With this keening piano-set pop tune, Alanis says Thank U again.
“I think empathy is built into a woman’s biological makeup. The two qualities that disappear in the face of narcissism are curiosity and empathy. And curiosity and empathy are such connected qualities. When we’re curious, we’re willing to step into the shoes of another person. And when we’re in the shoes of another person, the natural offshoot of that is to be empathetic.”
With the anthemic sing-along agnosticism of Lens – “so now it’s your, your religion against my, my religion; my humble opinion ’gainst yours” – Morissette disses dogma.
“The Western idea that there is a right and wrong way to do things leaves people disconnected from each other. Because it implies we’re going to invalidate each other’s perspectives and lenses.”
Why is the word “spiral” always linked to “downward.” Morissette’s catchy tune is a two-way staircase.
“The most important theme here is the last line of the chorus, the whole idea of reaching out to someone. Yes, personal empowerment and personal connection with spirit and self – let’s foster that. And let’s foster personal responsibility That’s lovely, high fives. But we’re social creatures. A sense of autonomy is lovely, but forgoing interdependence for some steely independence forgoes the opportunity for intimacy, connection, love and the healing of the planet.”
An intense drone of Morissette mope: “I feel anxious, I am nervous, I am bored, I’m overwhelmed – rather be out of my gourd.” In short, she’d rather be Numb.
“I think drugs are just doing their jobs. They’re super neutral. It’s really about why we would do them, and what we’re running from and what we don’t want to feel.”
A gentle plea, from someone slipping and wreaking chaos.
“It goes back to the verses of Guardian, about not having the inner parent. It’s easy for me to say that I’m just going to do this, and that I’m going to fall off the proverbial wagon. The line ‘lax in my steps’ is about being lax in my steps toward growth and healing, but it’s also a wink to the recovery community. Food addiction and love addiction and work addiction are my three Achilles heels.”
Win and Win
Soft, introspective and tabla-flecked, Win and Win touches on the singer’s relationship with her twin brother and concerns partnership, not competition.
“It’s about the idea of us being taught that we either have to be better than people or worse than people. The new school, whether it’s with record companies or whether it’s with marriages or twin siblings, the whole idea is that it has to be win-win or no deal. That’s the way of the future I think.”
Learning “how to receive, how to receive,” is not about football punt-catching, but a new mother adjusting to different demands.
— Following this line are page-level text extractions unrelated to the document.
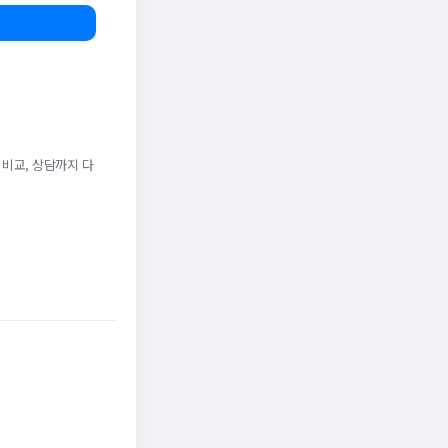
 비교, 상담까지 다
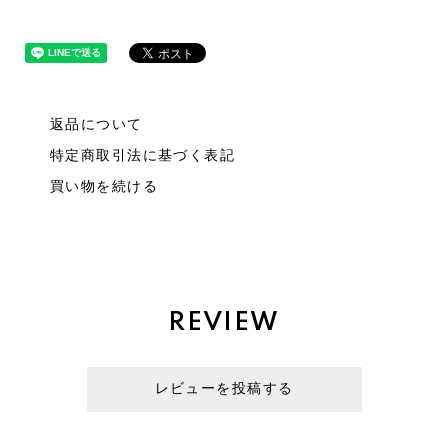
返品について
特定商取引法に基づく表記
買い物を続ける
REVIEW
レビューを投稿する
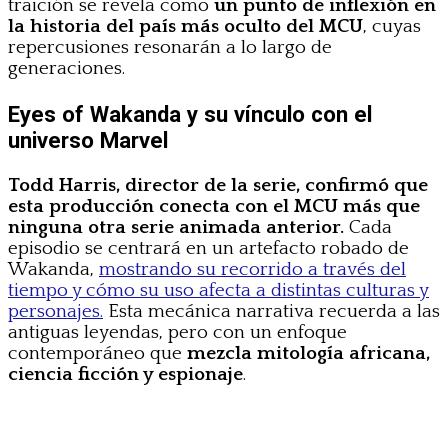
traición se revela como
un punto de inflexión en
la historia del país más oculto del MCU
, cuyas
repercusiones resonarán a lo largo de
generaciones.
Eyes of Wakanda y su vínculo con el
universo Marvel
Todd Harris, director de la serie, confirmó que
esta producción conecta con el MCU más que
ninguna otra serie animada anterior.
Cada
episodio se centrará en un artefacto robado de
Wakanda,
mostrando su recorrido a través del
tiempo y cómo su uso afecta a distintas culturas y
personajes.
Esta mecánica narrativa recuerda a las
antiguas leyendas, pero con un enfoque
contemporáneo que
mezcla mitología africana,
ciencia ficción y espionaje
.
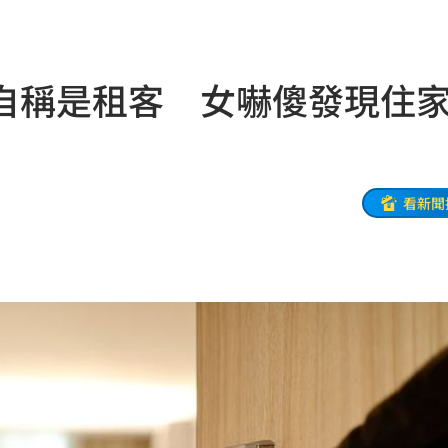
挨轟
19:00
病人
18:57
自稱是租客 女嚇傻發現住
」
18:56
了
18:51
補助
18:49
看新聞
焦點
18:49
28
18:48
盟國
18:48
會
18:45
放閃
18:38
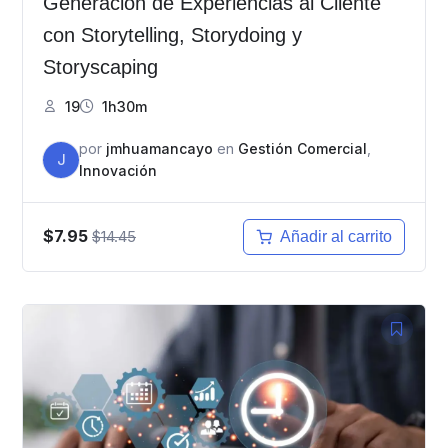
Generación de Experiencias al Cliente
con Storytelling, Storydoing y
Storyscaping
19
1h30m
por
jmhuamancayo
en
Gestión Comercial
,
J
Innovación
$7.95
$14.45
Añadir al carrito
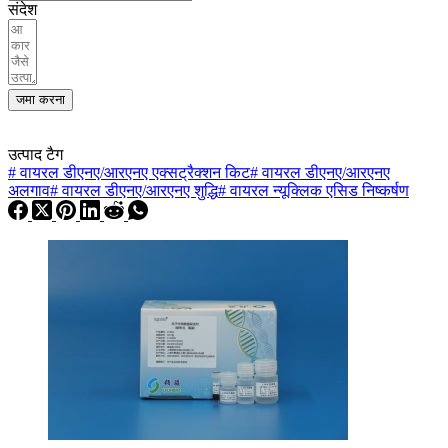
संदेश
जमा करना
उत्पाद टैग
#
वायरल डीएनए/आरएनए एक्सट्रैक्शन किट
#
वायरल डीएनए/आरएनए
अलगाव
#
वायरल डीएनए/आरएनए शुद्धि
#
वायरल न्यूक्लिक एसिड निष्कर्षण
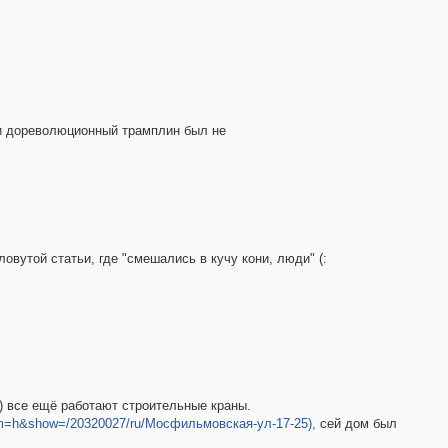
Да и дореволюционный трамплин был не
овутой статьи, где "смешались в кучу кони, люди" (:
) все ещё работают строительные краны.
6&m=h&show=/20320027/ru/Мосфильмовская-ул-17-25),
сей дом был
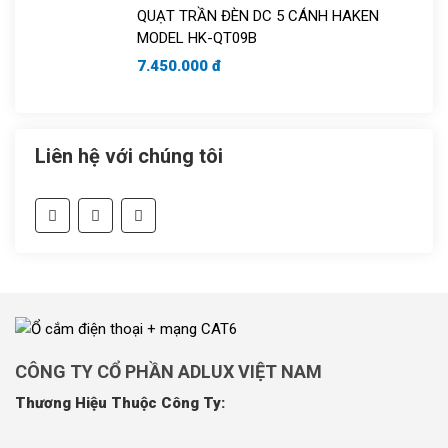
QUẠT TRẦN ĐÈN DC 5 CÁNH HAKEN
MODEL HK-QT09B
7.450.000 đ
Liên hệ với chúng tôi
CÔNG TY CỔ PHẦN ADLUX VIỆT NAM
Thương Hiệu Thuộc Công Ty:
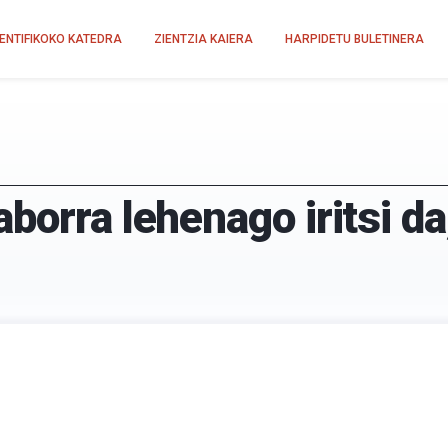
IENTIFIKOKO KATEDRA
ZIENTZIA KAIERA
HARPIDETU BULETINERA
borra lehenago iritsi da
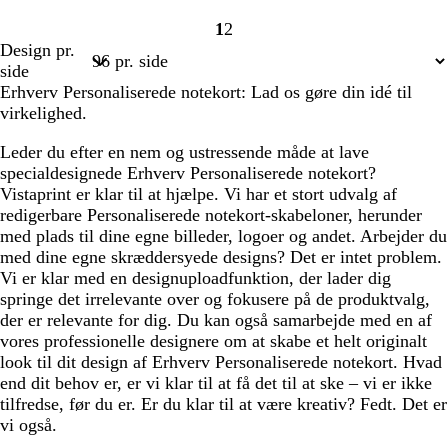
1
2
Side
Side
Design pr.
1
2
side
Erhverv Personaliserede notekort: Lad os gøre din idé til
virkelighed.
Leder du efter en nem og ustressende måde at lave
specialdesignede Erhverv Personaliserede notekort?
Vistaprint er klar til at hjælpe. Vi har et stort udvalg af
redigerbare Personaliserede notekort-skabeloner, herunder
med plads til dine egne billeder, logoer og andet. Arbejder du
med dine egne skræddersyede designs? Det er intet problem.
Vi er klar med en designuploadfunktion, der lader dig
springe det irrelevante over og fokusere på de produktvalg,
der er relevante for dig. Du kan også samarbejde med en af
vores professionelle designere om at skabe et helt originalt
look til dit design af Erhverv Personaliserede notekort. Hvad
end dit behov er, er vi klar til at få det til at ske – vi er ikke
tilfredse, før du er. Er du klar til at være kreativ? Fedt. Det er
vi også.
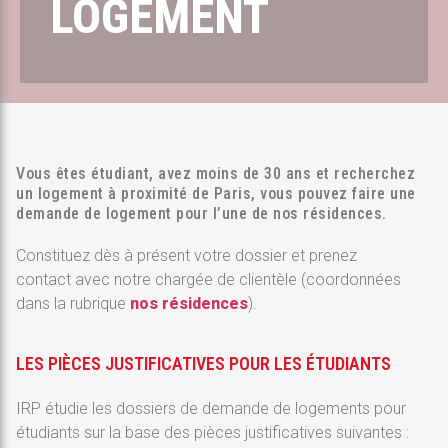
LOGEMENT
Vous êtes étudiant, avez moins de 30 ans et recherchez
un logement à proximité de Paris, vous pouvez faire une
demande de logement pour l’une de nos résidences.
Constituez dès à présent votre dossier et prenez
contact avec notre chargée de clientèle (coordonnées
dans la rubrique
nos résidences
).
LES PIÈCES JUSTIFICATIVES POUR LES ÉTUDIANTS
IRP étudie les dossiers de demande de logements pour
étudiants sur la base des pièces justificatives suivantes :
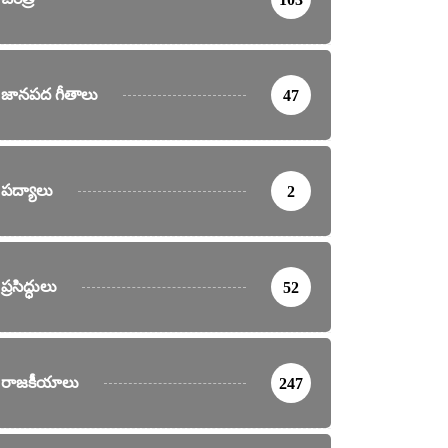
జానపద గీతాలు
47
పద్యాలు
2
ప్రసిద్ధులు
52
రాజకీయాలు
247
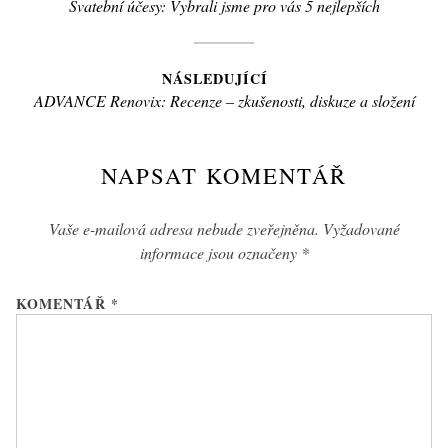
Předchozí
Svatební účesy: Vybrali jsme pro vás 5 nejlepších
pro
článek:
příspěvek
NÁSLEDUJÍCÍ
Následující
ADVANCE Renovix: Recenze – zkušenosti, diskuze a složení
článek:
NAPSAT KOMENTÁŘ
Vaše e-mailová adresa nebude zveřejněna.
Vyžadované
informace jsou označeny
*
KOMENTÁŘ
*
“It’s not uncommon, the whole idea of my solitude and my self-care practice falling a little lower on the list of priorities. It’s mandatory, you know? New marriage, new child, the huge vocation of servicefullness. But I do believe in the age-old thing that if you’re not taking care of yourself, you don’t have as much to offer.”
Edge of Evolution
The album ends with another low-verse/high-chorus song.
“My raison d’être is to support other people in going to the next place, wherever that is. And to the degree I have energy to do it, I’ll offer it. And when I don’t, I need to go to the spa.”